In the woods the Tac Handbag really comes into its own. It carries a surprising amount of gear when needed to. For some day hikes I tossed in some slingshots I was testing, ammo for said slingshots, once again more water, a bag of jerky and some granola bars. On top of that I added my camera with spare batteries and accessories, a couple of knives, a notepad and pen and a flashlight. I had room to spare. I could have easily added my PSK and first aid kit to that mix as well and been plenty prepared for a long day trip. The contents would vary somewhat from day to day but the payload mass stayed pretty consistent. When on the trail I found that the bag was easy to adjust so that it rode comfortable on my left hip. This put it in good position to easily access without having to do the sort of gymnastics required to dig into a backpack on the move. If need be it also swung around easily to my front so I could see what I was doing better and then would slip back into place without issue. The wide should pad on the strap helped distribute the weight when I had the bag loaded up and its tacky, rubberized coating helped hold it in place on my shoulder. I kept items I wanted to access frequently, such as my map and compass, in the rear zippered compartment and other items like a flashlight in the side pockets so that I could get to them without having to undo the main flap of the bag.
On a longer trip I used the Tactical Handbag to store the items I wanted easy access to while traveling in the Jeep on the way to the campsite (about a 4 hour ride), and for stuff I wanted to keep track of during the trip. On this particular trip it included my Glock 27 pistol in holster, a spare magazine in a pouch, my humungous Droid X phone in its Otterbox case and a charger, a bag of beef jerky, 3 slingshots and ammo, my car keys, a notepad and pens, a bag of assorted cough drops and medicine, a flashlight, and even a big jug of Gatorade! I found the smaller snap in pouch handy to separate my gear. I kept the three slingshots and ammo in there away from the rest of the stuff both to protect them and to keep any loose ammo from rolling around the rest of the bag. The meds went into the rear zippered compartment, my keys snapped on to the handy key holder, notepad and pens dropped into their appropriate slots and the rest went into the main compartment. It was pretty darn full but it handled the load well.

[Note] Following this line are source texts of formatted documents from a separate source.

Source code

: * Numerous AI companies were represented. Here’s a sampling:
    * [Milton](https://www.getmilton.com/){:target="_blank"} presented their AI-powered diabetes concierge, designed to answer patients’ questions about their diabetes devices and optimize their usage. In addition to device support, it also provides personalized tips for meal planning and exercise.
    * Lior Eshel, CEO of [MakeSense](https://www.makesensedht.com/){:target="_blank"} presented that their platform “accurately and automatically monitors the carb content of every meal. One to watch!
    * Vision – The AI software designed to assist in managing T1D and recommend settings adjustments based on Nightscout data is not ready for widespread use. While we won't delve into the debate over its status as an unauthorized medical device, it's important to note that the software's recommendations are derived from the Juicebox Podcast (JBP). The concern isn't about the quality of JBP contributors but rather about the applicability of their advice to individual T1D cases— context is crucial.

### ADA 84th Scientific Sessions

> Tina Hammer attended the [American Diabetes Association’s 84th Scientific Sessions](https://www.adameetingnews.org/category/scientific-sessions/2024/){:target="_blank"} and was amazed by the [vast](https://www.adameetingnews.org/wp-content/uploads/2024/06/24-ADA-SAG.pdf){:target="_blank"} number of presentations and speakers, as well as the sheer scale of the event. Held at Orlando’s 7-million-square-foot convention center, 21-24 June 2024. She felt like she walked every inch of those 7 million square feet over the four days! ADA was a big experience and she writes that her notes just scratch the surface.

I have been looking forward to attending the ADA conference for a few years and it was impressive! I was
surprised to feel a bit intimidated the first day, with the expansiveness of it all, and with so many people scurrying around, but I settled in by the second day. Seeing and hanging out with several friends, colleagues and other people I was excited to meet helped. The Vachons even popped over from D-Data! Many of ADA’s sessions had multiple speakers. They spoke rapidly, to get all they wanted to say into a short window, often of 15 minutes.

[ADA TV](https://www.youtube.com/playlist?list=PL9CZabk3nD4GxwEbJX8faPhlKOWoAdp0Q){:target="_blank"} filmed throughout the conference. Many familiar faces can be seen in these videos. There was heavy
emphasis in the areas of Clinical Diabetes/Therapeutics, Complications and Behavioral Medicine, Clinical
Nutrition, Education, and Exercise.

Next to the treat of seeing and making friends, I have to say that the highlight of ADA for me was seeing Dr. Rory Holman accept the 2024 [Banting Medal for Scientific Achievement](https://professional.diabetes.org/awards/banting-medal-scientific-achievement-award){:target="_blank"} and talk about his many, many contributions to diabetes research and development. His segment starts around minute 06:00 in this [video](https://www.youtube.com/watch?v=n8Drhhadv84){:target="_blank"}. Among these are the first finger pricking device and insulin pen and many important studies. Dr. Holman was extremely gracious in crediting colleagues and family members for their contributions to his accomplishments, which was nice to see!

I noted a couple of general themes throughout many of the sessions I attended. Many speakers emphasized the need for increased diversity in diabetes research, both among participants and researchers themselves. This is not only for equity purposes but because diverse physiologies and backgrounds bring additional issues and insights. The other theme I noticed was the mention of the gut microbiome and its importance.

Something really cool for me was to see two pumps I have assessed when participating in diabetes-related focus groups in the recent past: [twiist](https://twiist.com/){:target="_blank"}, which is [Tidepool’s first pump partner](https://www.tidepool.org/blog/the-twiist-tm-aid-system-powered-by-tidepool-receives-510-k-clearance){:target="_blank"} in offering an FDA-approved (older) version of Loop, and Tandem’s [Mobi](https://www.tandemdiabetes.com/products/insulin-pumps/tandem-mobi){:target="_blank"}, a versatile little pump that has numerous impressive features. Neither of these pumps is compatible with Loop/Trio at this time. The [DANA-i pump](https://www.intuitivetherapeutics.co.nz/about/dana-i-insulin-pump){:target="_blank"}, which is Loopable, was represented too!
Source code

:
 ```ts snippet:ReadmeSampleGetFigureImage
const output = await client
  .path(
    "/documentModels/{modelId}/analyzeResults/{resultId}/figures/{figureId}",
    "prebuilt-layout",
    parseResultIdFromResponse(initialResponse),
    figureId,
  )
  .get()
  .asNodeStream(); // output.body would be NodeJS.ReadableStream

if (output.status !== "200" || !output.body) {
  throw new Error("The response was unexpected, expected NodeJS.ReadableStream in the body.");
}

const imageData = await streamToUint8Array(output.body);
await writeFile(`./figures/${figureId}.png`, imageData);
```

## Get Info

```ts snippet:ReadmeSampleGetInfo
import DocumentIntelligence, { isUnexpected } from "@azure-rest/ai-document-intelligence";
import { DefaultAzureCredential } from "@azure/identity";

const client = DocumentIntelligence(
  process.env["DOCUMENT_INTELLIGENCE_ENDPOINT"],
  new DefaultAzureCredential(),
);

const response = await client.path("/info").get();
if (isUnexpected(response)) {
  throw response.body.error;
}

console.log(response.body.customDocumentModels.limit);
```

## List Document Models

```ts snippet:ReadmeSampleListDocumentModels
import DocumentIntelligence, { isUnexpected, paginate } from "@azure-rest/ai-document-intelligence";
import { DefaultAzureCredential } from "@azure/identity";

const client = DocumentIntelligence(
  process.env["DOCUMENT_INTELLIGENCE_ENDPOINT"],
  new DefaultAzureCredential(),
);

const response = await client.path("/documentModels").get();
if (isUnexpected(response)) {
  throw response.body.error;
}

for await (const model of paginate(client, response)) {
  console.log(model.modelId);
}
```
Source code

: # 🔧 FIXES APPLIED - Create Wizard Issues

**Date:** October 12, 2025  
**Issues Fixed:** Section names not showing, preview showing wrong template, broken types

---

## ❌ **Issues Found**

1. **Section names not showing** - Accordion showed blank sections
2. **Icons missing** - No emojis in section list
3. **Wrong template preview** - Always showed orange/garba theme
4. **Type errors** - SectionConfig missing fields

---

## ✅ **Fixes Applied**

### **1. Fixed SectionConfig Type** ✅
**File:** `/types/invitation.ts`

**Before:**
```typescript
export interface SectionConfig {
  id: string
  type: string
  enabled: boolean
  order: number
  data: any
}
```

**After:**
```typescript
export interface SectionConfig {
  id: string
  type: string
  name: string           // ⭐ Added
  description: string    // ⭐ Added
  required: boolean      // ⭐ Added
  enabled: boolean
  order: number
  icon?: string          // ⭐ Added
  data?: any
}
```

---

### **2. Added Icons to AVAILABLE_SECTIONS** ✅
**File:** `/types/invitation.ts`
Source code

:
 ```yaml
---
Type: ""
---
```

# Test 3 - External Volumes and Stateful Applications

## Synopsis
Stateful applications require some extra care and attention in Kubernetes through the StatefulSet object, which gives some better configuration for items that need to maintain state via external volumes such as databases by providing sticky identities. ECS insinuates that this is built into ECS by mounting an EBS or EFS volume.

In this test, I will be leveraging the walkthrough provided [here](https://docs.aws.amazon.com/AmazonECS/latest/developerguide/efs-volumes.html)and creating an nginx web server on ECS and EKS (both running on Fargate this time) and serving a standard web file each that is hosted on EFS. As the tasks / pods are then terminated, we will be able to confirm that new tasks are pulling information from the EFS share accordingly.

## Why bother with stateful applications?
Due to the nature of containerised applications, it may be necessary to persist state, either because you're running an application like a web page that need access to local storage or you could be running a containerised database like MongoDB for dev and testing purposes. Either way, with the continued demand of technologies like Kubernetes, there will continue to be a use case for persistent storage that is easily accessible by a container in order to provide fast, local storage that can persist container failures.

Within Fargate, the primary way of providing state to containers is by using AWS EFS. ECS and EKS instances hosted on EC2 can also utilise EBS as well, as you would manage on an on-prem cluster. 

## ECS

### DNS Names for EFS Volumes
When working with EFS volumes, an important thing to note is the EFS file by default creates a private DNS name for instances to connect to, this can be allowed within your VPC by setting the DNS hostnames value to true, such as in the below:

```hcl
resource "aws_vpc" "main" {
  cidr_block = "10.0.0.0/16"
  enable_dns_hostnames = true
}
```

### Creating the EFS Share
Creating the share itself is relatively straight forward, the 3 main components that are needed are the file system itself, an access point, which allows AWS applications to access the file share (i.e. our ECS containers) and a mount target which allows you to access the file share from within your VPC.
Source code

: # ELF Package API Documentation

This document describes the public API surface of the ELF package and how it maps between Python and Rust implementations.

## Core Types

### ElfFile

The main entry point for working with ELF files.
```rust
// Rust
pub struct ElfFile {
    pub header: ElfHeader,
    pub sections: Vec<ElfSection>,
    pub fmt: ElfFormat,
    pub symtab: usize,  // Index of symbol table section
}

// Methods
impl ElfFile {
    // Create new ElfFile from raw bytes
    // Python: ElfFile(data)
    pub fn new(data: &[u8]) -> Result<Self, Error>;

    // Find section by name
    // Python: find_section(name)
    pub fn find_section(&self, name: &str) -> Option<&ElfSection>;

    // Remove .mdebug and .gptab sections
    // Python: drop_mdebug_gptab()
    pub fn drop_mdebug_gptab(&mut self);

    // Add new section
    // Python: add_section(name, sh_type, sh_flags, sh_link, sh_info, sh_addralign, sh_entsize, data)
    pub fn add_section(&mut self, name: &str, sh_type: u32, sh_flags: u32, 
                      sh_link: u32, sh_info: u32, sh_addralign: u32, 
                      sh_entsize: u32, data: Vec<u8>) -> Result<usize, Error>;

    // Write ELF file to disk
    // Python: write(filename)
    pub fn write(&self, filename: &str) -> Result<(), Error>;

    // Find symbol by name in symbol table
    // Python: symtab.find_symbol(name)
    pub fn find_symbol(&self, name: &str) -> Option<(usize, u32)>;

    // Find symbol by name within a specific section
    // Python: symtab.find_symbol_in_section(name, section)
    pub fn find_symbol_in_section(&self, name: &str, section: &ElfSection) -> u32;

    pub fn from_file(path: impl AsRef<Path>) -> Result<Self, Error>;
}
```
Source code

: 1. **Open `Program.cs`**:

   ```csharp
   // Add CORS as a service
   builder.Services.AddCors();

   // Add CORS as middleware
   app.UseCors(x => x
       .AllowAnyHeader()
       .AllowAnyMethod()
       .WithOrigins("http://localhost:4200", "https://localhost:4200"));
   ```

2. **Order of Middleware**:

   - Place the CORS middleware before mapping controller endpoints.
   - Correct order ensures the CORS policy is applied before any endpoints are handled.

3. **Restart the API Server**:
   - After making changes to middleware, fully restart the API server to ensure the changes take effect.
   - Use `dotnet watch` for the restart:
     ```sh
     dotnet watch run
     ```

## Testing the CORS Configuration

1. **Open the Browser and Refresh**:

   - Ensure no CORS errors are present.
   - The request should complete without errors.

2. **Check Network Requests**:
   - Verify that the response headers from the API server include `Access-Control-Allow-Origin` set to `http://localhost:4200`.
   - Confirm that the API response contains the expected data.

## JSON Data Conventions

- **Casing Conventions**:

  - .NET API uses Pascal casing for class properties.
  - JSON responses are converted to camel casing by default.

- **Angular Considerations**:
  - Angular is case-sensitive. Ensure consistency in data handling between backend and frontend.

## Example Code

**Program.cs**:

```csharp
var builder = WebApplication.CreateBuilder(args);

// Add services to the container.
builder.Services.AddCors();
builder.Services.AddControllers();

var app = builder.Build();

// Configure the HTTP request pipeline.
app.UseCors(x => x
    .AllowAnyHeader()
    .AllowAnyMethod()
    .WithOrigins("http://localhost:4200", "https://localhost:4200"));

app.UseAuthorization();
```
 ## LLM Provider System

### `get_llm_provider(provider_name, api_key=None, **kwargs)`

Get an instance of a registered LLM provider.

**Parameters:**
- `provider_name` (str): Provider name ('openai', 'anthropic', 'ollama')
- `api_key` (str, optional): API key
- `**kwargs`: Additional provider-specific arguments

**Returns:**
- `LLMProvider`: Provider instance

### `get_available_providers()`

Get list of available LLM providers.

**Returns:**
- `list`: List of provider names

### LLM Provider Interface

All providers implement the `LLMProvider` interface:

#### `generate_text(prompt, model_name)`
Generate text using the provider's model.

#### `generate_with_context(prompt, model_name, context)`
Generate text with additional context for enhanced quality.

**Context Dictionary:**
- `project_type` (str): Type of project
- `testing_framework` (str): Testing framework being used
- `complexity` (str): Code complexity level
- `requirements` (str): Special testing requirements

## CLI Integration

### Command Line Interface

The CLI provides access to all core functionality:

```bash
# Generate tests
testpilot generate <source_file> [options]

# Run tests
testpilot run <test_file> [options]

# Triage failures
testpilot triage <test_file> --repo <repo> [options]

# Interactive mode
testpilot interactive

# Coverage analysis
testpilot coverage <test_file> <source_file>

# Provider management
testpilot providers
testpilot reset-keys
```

I’ve used an awful lot of satchels over the years, both military surplus and commercial, and I have to say the Blackhawk Tactical Handbag may well be the best I’ve used to date. It has a combination of quality build, well thought out design, and an affordable price tag. The MSRP is $59.99 on these which I thought was a pretty good deal, and some judicious shopping around might even score you a better price. Regardless though, it’s a lot less than I’ve seen for other bags that haven’t performed nearly so well for me. If you’re a fan of the man bag, or master of the murse, it’s high time you gave the Blackhawk Tactical Handbag a try!